We recommend capturing a comprehensive audit trail of the signing process, because it enables you to demonstrate exactly how a customer completed a transaction on the web or through a mobile device. Most e-signature solutions in the market fall short when proving compliance, because they don’t have the ability to capture a full record of the signer’s actions.
In addition to the criteria listed above, look at the protocols an e-signature vendor has in place to identify and prevent data breaches. It’s important to understand the vendor’s security practices, certifications, track record, and the frequency of their security audits. Performing due diligence around a vendor’s security practices and infrastructure could expose past privacy breaches, incidents of data loss/leakage, or other risks such as insufficient cloud security expertise. In addition to leveraging cloud service providers that follow compliance programs and frameworks for security and data protection at the data centre level, partner with a vendor that meets additional security control and compliance requirements at the application layer. This ensures that the e-signature solution is secure and customer data is protected.
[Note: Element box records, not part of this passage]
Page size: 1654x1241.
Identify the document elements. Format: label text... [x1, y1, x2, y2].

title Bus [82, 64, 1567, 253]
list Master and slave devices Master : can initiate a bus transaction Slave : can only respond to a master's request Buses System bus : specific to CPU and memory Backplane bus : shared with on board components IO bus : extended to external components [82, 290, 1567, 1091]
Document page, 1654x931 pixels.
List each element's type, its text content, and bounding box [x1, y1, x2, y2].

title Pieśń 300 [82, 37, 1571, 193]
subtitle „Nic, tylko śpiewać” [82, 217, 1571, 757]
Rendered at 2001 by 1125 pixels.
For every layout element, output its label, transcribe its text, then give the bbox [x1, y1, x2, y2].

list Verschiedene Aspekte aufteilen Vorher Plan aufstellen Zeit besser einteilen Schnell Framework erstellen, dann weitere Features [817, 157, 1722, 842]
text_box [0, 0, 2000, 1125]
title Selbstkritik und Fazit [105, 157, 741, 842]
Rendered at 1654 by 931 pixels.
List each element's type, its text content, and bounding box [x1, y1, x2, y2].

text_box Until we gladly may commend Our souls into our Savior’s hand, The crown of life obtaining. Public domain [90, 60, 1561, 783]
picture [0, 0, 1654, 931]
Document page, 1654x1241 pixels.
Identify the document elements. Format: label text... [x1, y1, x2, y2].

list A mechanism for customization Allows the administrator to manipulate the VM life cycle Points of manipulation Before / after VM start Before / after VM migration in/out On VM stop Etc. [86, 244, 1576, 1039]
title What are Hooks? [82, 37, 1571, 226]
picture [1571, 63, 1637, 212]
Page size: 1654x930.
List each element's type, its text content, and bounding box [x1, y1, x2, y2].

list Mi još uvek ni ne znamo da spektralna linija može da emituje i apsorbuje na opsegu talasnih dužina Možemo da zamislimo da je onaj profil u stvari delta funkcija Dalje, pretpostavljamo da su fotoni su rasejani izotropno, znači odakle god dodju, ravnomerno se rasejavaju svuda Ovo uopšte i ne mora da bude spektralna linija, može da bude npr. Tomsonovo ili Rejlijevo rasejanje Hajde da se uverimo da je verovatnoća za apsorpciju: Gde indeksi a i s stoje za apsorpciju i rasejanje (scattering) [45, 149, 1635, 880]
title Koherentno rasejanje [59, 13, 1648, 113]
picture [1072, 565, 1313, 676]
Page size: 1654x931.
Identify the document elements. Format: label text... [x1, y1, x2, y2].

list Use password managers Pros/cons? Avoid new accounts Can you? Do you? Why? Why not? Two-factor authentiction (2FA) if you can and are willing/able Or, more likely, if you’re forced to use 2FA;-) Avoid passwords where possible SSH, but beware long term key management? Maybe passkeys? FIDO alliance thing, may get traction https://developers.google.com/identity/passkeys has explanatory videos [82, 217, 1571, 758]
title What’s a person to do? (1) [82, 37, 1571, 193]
In this discussion, we were able to learn the importance of rules for e-signature security. The most important part of the discussion was dealing with the rules only. The most crucial rule for the security of e-signature among all the e-signature rules primarily refers to the integrity and association. You should always ensure the facility of an audit trail to track the e-signing process. Always remember that security is always the best policy so understand the e-signature security checklist and rules first before using electronic signatures for your business!